Task brief:
Each entry has to be printed again exactly.

Dataset records:
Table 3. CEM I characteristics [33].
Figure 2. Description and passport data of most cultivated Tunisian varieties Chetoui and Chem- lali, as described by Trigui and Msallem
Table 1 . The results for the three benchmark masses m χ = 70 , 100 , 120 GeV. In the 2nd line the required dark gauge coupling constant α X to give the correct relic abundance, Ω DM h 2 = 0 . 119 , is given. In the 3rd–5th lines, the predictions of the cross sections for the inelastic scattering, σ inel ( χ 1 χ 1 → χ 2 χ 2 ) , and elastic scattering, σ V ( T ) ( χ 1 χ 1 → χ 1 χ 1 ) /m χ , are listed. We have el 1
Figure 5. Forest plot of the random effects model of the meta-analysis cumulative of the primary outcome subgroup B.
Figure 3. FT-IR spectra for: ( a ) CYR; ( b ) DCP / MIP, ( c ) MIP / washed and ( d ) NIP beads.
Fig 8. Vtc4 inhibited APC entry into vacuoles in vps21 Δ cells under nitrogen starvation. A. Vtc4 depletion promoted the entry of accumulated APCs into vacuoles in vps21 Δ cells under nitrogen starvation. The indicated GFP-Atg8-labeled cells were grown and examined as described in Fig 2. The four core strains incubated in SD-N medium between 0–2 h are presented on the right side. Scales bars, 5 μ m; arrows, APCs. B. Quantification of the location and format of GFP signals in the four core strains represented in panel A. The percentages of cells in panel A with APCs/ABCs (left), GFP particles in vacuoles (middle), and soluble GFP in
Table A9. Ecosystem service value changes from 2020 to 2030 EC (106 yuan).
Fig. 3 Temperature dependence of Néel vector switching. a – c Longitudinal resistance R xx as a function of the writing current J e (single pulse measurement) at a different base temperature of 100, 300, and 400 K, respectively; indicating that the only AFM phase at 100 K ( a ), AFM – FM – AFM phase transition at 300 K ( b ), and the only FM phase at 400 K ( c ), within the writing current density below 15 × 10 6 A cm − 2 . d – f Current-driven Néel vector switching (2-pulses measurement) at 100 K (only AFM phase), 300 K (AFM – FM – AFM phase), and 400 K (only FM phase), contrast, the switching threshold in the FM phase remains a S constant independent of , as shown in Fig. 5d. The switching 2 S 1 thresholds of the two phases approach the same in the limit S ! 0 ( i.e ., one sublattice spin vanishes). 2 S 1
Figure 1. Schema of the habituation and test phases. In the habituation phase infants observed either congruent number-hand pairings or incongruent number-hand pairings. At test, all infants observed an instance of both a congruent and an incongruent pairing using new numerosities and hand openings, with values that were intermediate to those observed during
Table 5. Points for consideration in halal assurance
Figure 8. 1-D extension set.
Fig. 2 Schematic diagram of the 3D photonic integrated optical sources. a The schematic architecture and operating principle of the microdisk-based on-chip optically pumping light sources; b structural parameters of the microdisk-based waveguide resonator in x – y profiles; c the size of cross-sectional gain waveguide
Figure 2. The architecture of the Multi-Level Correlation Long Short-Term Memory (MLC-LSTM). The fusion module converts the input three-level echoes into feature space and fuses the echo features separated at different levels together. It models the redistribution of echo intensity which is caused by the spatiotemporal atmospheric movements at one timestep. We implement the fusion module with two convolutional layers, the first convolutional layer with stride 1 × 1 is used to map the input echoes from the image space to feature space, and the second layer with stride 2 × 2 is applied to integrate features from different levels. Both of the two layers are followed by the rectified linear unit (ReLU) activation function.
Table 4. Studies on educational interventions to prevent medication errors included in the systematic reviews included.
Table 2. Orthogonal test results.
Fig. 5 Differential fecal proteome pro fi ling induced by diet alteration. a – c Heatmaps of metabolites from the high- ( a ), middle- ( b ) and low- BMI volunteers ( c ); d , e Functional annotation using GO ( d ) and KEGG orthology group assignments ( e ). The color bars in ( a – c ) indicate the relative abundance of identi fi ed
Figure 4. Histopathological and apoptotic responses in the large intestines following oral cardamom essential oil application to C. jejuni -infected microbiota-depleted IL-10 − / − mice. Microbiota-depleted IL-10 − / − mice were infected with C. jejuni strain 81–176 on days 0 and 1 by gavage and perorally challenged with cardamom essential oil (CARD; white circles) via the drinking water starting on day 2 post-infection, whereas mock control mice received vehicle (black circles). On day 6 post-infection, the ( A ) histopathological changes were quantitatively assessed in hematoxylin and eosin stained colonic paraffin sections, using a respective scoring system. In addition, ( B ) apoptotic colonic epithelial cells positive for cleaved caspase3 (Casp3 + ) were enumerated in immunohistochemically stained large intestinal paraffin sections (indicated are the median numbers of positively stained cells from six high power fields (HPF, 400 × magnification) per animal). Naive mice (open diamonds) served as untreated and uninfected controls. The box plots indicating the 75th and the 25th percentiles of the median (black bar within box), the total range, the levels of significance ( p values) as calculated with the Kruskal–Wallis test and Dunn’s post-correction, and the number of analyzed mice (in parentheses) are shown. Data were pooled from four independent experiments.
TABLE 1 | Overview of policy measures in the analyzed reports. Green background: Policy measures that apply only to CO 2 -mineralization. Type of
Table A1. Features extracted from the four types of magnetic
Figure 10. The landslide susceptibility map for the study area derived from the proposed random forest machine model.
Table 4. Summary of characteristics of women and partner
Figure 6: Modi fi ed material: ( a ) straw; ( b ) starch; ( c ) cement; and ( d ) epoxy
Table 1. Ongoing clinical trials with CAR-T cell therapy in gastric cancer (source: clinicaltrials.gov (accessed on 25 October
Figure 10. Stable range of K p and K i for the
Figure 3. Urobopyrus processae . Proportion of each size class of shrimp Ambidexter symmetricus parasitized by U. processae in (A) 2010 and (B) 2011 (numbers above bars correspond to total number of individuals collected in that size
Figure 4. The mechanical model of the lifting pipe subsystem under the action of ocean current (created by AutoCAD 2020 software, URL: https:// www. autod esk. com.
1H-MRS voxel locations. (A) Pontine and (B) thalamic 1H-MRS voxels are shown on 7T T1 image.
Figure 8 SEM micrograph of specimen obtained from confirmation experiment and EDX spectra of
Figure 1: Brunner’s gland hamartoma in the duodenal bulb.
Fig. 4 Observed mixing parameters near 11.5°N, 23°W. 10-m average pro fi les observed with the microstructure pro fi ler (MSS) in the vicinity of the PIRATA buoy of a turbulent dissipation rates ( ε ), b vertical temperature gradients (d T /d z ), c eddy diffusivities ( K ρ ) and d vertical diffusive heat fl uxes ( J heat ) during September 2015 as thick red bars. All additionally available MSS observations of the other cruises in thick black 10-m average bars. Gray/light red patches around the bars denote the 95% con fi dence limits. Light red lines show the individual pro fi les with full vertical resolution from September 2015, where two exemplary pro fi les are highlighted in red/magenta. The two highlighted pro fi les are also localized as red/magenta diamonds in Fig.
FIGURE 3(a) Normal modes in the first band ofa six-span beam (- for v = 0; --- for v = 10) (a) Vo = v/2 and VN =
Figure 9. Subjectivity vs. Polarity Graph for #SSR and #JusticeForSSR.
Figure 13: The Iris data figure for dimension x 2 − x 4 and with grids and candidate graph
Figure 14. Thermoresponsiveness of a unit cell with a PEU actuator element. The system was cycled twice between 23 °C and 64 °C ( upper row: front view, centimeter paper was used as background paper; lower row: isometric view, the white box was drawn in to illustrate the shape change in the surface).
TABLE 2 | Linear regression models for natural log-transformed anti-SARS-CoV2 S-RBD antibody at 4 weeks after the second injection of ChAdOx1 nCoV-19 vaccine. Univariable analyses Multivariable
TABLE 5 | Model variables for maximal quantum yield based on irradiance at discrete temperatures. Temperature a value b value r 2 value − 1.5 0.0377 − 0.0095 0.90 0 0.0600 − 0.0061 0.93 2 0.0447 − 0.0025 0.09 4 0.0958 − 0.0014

Exercise response:
Table 3. CEM I characteristics [33].
Figure 2. Description and passport data of most cultivated Tunisian varieties Chetoui and Chem- lali, as described by Trigui and Msallem
Table 1 . The results for the three benchmark masses m χ = 70 , 100 , 120 GeV. In the 2nd line the required dark gauge coupling constant α X to give the correct relic abundance, Ω DM h 2 = 0 . 119 , is given. In the 3rd–5th lines, the predictions of the cross sections for the inelastic scattering, σ inel ( χ 1 χ 1 → χ 2 χ 2 ) , and elastic scattering, σ V ( T ) ( χ 1 χ 1 → χ 1 χ 1 ) /m χ , are listed. We have el 1
Figure 5. Forest plot of the random effects model of the meta-analysis cumulative of the primary outcome subgroup B.
Figure 3. FT-IR spectra for: ( a ) CYR; ( b ) DCP / MIP, ( c ) MIP / washed and ( d ) NIP beads.
Fig 8. Vtc4 inhibited APC entry into vacuoles in vps21 Δ cells under nitrogen starvation. A. Vtc4 depletion promoted the entry of accumulated APCs into vacuoles in vps21 Δ cells under nitrogen starvation. The indicated GFP-Atg8-labeled cells were grown and examined as described in Fig 2. The four core strains incubated in SD-N medium between 0–2 h are presented on the right side. Scales bars, 5 μ m; arrows, APCs. B. Quantification of the location and format of GFP signals in the four core strains represented in panel A. The percentages of cells in panel A with APCs/ABCs (left), GFP particles in vacuoles (middle), and soluble GFP in
Table A9. Ecosystem service value changes from 2020 to 2030 EC (106 yuan).
Fig. 3 Temperature dependence of Néel vector switching. a – c Longitudinal resistance R xx as a function of the writing current J e (single pulse measurement) at a different base temperature of 100, 300, and 400 K, respectively; indicating that the only AFM phase at 100 K ( a ), AFM – FM – AFM phase transition at 300 K ( b ), and the only FM phase at 400 K ( c ), within the writing current density below 15 × 10 6 A cm − 2 . d – f Current-driven Néel vector switching (2-pulses measurement) at 100 K (only AFM phase), 300 K (AFM – FM – AFM phase), and 400 K (only FM phase), contrast, the switching threshold in the FM phase remains a S constant independent of , as shown in Fig. 5d. The switching 2 S 1 thresholds of the two phases approach the same in the limit S ! 0 ( i.e ., one sublattice spin vanishes). 2 S 1
Figure 1. Schema of the habituation and test phases. In the habituation phase infants observed either congruent number-hand pairings or incongruent number-hand pairings. At test, all infants observed an instance of both a congruent and an incongruent pairing using new numerosities and hand openings, with values that were intermediate to those observed during
Table 5. Points for consideration in halal assurance
Figure 8. 1-D extension set.
Fig. 2 Schematic diagram of the 3D photonic integrated optical sources. a The schematic architecture and operating principle of the microdisk-based on-chip optically pumping light sources; b structural parameters of the microdisk-based waveguide resonator in x – y profiles; c the size of cross-sectional gain waveguide
Figure 2. The architecture of the Multi-Level Correlation Long Short-Term Memory (MLC-LSTM). The fusion module converts the input three-level echoes into feature space and fuses the echo features separated at different levels together. It models the redistribution of echo intensity which is caused by the spatiotemporal atmospheric movements at one timestep. We implement the fusion module with two convolutional layers, the first convolutional layer with stride 1 × 1 is used to map the input echoes from the image space to feature space, and the second layer with stride 2 × 2 is applied to integrate features from different levels. Both of the two layers are followed by the rectified linear unit (ReLU) activation function.
Table 4. Studies on educational interventions to prevent medication errors included in the systematic reviews included.
Table 2. Orthogonal test results.
Fig. 5 Differential fecal proteome pro fi ling induced by diet alteration. a – c Heatmaps of metabolites from the high- ( a ), middle- ( b ) and low- BMI volunteers ( c ); d , e Functional annotation using GO ( d ) and KEGG orthology group assignments ( e ). The color bars in ( a – c ) indicate the relative abundance of identi fi ed
Figure 4. Histopathological and apoptotic responses in the large intestines following oral cardamom essential oil application to C. jejuni -infected microbiota-depleted IL-10 − / − mice. Microbiota-depleted IL-10 − / − mice were infected with C. jejuni strain 81–176 on days 0 and 1 by gavage and perorally challenged with cardamom essential oil (CARD; white circles) via the drinking water starting on day 2 post-infection, whereas mock control mice received vehicle (black circles). On day 6 post-infection, the ( A ) histopathological changes were quantitatively assessed in hematoxylin and eosin stained colonic paraffin sections, using a respective scoring system. In addition, ( B ) apoptotic colonic epithelial cells positive for cleaved caspase3 (Casp3 + ) were enumerated in immunohistochemically stained large intestinal paraffin sections (indicated are the median numbers of positively stained cells from six high power fields (HPF, 400 × magnification) per animal). Naive mice (open diamonds) served as untreated and uninfected controls. The box plots indicating the 75th and the 25th percentiles of the median (black bar within box), the total range, the levels of significance ( p values) as calculated with the Kruskal–Wallis test and Dunn’s post-correction, and the number of analyzed mice (in parentheses) are shown. Data were pooled from four independent experiments.
TABLE 1 | Overview of policy measures in the analyzed reports. Green background: Policy measures that apply only to CO 2 -mineralization. Type of
Table A1. Features extracted from the four types of magnetic
Figure 10. The landslide susceptibility map for the study area derived from the proposed random forest machine model.
Table 4. Summary of characteristics of women and partner
Figure 6: Modi fi ed material: ( a ) straw; ( b ) starch; ( c ) cement; and ( d ) epoxy
Table 1. Ongoing clinical trials with CAR-T cell therapy in gastric cancer (source: clinicaltrials.gov (accessed on 25 October
Figure 10. Stable range of K p and K i for the
Figure 3. Urobopyrus processae . Proportion of each size class of shrimp Ambidexter symmetricus parasitized by U. processae in (A) 2010 and (B) 2011 (numbers above bars correspond to total number of individuals collected in that size
Figure 4. The mechanical model of the lifting pipe subsystem under the action of ocean current (created by AutoCAD 2020 software, URL: https:// www. autod esk. com.
1H-MRS voxel locations. (A) Pontine and (B) thalamic 1H-MRS voxels are shown on 7T T1 image.
Figure 8 SEM micrograph of specimen obtained from confirmation experiment and EDX spectra of
Figure 1: Brunner’s gland hamartoma in the duodenal bulb.
Fig. 4 Observed mixing parameters near 11.5°N, 23°W. 10-m average pro fi les observed with the microstructure pro fi ler (MSS) in the vicinity of the PIRATA buoy of a turbulent dissipation rates ( ε ), b vertical temperature gradients (d T /d z ), c eddy diffusivities ( K ρ ) and d vertical diffusive heat fl uxes ( J heat ) during September 2015 as thick red bars. All additionally available MSS observations of the other cruises in thick black 10-m average bars. Gray/light red patches around the bars denote the 95% con fi dence limits. Light red lines show the individual pro fi les with full vertical resolution from September 2015, where two exemplary pro fi les are highlighted in red/magenta. The two highlighted pro fi les are also localized as red/magenta diamonds in Fig.
FIGURE 3(a) Normal modes in the first band ofa six-span beam (- for v = 0; --- for v = 10) (a) Vo = v/2 and VN =
Figure 9. Subjectivity vs. Polarity Graph for #SSR and #JusticeForSSR.
Figure 13: The Iris data figure for dimension x 2 − x 4 and with grids and candidate graph
Figure 14. Thermoresponsiveness of a unit cell with a PEU actuator element. The system was cycled twice between 23 °C and 64 °C ( upper row: front view, centimeter paper was used as background paper; lower row: isometric view, the white box was drawn in to illustrate the shape change in the surface).
TABLE 2 | Linear regression models for natural log-transformed anti-SARS-CoV2 S-RBD antibody at 4 weeks after the second injection of ChAdOx1 nCoV-19 vaccine. Univariable analyses Multivariable
TABLE 5 | Model variables for maximal quantum yield based on irradiance at discrete temperatures. Temperature a value b value r 2 value − 1.5 0.0377 − 0.0095 0.90 0 0.0600 − 0.0061 0.93 2 0.0447 − 0.0025 0.09 4 0.0958 − 0.0014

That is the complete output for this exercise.